In the summer of 1912, not long out of the cell at Neulengbach,1 Schiele sat down and wrote about how a person ought to see. “One needs to observe and experience the world with naïve, pure eyes,” he put it, and then, a few lines later, the harder claim: that few people see the sun, and everyone else has to read novels to learn there is light.
“One needs to observe and experience the world with naïve, pure eyes in order to attain a great weltanschauung; — that is a living cult. — the proper tone is a book which, for some, may be nice to consult, but proves itself completely useless in the world; in other words, there are those who should live through books and those who exist through themselves; who are better? — that is clear. — Few see the sun and everyone else must read novels and novellas in order to finally realize that there is light.”
—Egon Schiele: Poems and Letters 1910–1912
He wrote a fair amount, around twenty poems across two short bursts, in 1909 and 1910 and again in 1915, plus letters that slide into something closer to verse. Frank Whitford, whose reading of Schiele I have leaned on all month, has little patience for any of it. He files the writing under the same heading as the photographs of Schiele posing for the camera, hands and body thrown into theatrical gestures, one more form of self-display, the painter in love with the image of the painter.2 And there is something to that. The poems do cast him as a seer among the blind, an eternal child, a leader of the few against the many. The ego is not hidden.
But I think the narcissism reading stops too early. Yes, the self-elevation is there but what it carries is a claim about how to see, and a man does not have to be humble to be right about perception.

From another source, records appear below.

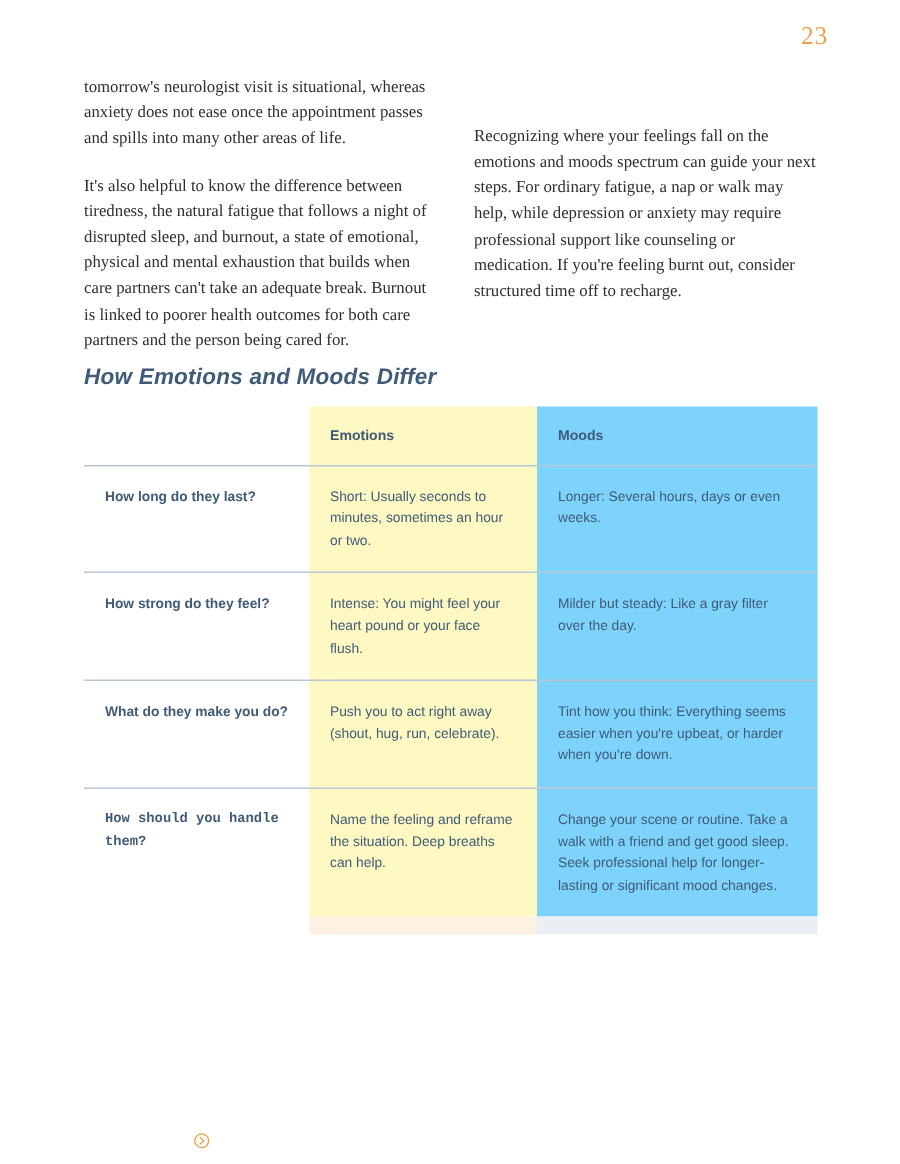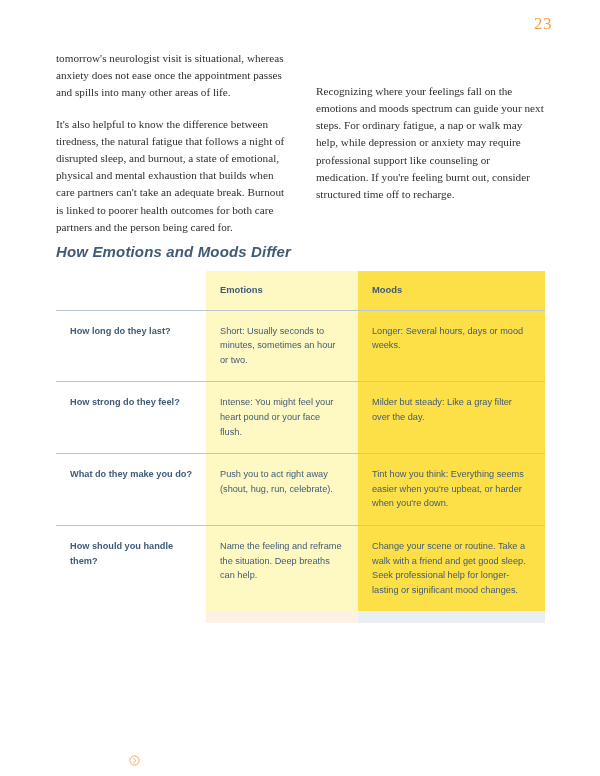--- a/index.html
+++ b/index.html
@@ -104,32 +104,32 @@
     font-weight: bold;
     font-size: 9.4px;
     padding-top: 12px;
     padding-bottom: 12px;
     color: #3f5b77;
   }
   table.compare thead th.h-label { border-bottom: 1px solid #b9c6d4; }
 
   
   .col-emo  { background: #fef9c3; }
-  .col-mood { background: #fde047; }
+  .col-mood { background: #7dd3fc; }
 
   td.lbl {
     font-weight: bold;
     font-size: 9.4px;
     color: #3f5b77;
     line-height: 14.6px;
     padding-left: 12px;
   }
 
   tr.last-row th, tr.last-row td { border-bottom: none; }
-  tr.last-row td.lbl { border-bottom: none; }
+  tr.last-row td.lbl { border-bottom: none; font-family: Liberation Mono, monospace; }
 
   
   .tint-foot {
     position: absolute;
     left: 150px;
     width: 339px;
     height: 12px;
   }
   .tint-foot .foot-emo {
     position: absolute;
@@ -203,21 +203,21 @@
         <tr>
           <th class="h-label"></th>
           <th class="col-emo">Emotions</th>
           <th class="col-mood">Moods</th>
         </tr>
       </thead>
       <tbody>
         <tr>
           <td class="lbl">How long do they last?</td>
           <td class="col-emo">Short: Usually seconds to minutes, sometimes an hour or two.</td>
-          <td class="col-mood">Longer: Several hours, days or mood weeks.</td>
+          <td class="col-mood">Longer: Several hours, days or even weeks.</td>
         </tr>
         <tr>
           <td class="lbl">How strong do they feel?</td>
           <td class="col-emo">Intense: You might feel your heart pound or your face flush.</td>
           <td class="col-mood">Milder but steady: Like a gray filter over the day.</td>
         </tr>
         <tr>
           <td class="lbl">What do they make you do?</td>
           <td class="col-emo">Push you to act right away (shout, hug, run, celebrate).</td>
           <td class="col-mood">Tint how you think: Everything seems easier when you're upbeat, or harder when you're down.</td>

It also sits oddly beside Whitford’s own account of the city. A few chapters earlier he describes what made Viennese modernism cohere, the way its figures refused to stay inside one discipline. Kokoschka wrote poetry and plays, Schoenberg learned to paint and showed with the Blaue Reiter, Kraus and Loos and Mahler all worked across the lines between art forms. Writing was not a side hustle in that world, it was the native condition of the modernist, and Whitford grants as much when he notes, almost in passing, that “even Egon Schiele took himself seriously as a poet and aphorist.” Schiele also designed clothes, made posters, built whole graphic identities for his exhibitions. If we take Schiele’s poems out of this context and only read them as social posing we disqualify the importance of the rich soil that they actually grew in.
The harder charge to let stand is the one about character. Whitford calls Schiele “not an intellectual, rather someone who felt it necessary to assume an intellectual stance from time to time in the hope of being taken seriously.” That is not a judgment about the writing. It is a judgment about the man, that he was a poseur reaching above himself, and it is the kind of claim that cannot be proved and tends to say more about the reader’s patience than the writer’s intent. A person who writes, in the same year he is jailed for how he sees, that few people see the sun, is not performing intelligence. He is defending the one thing he has, his artistic vision.
It is worth setting two readers beside each other here, because they reach the same passage and walk away with opposite men. Maria Popova places Schiele’s writing in a line that runs back through Kierkegaard, who held that “truth always rests with the minority… because the minority is generally formed by those who really have an opinion, while the strength of a majority is illusory, formed by the gangs who have no opinion.” Schiele echoes Kierkegaard through his reflection about the power of visionaries:
“The “many” are those who are dependent upon each other, — the people. — The “few” are the direct leaders of the world because they introduce only that which is new and are therefore repugnant; that should be clear enough. Beyond that are the fighters — leaders… — One battles against the capital and the philistines; the large spirit wishes to see the smaller one equally large whereas the small spirit forever wishes to overshadow every small spirit around him. — That is a lack of will and whatever else… — Envy those who see beauty in everything in the world.”
—Egon Schiele: Poems and Letters 1910–1912
This is not philosophy and it does not need to be. Whitford reads it as a man straining to think and finds him wanting, but that is the wrong measure. It is a painter’s vision finding its way into words, the same eye that saw the prisoners and the trees, now turned on the question of who sees at all. Read it as argument and it looks like posing. Read it as seeing and the last line gives it away: “Envy those who see beauty in everything in the world” is not a boast about Schiele, it is the whole of his art, stated plainly.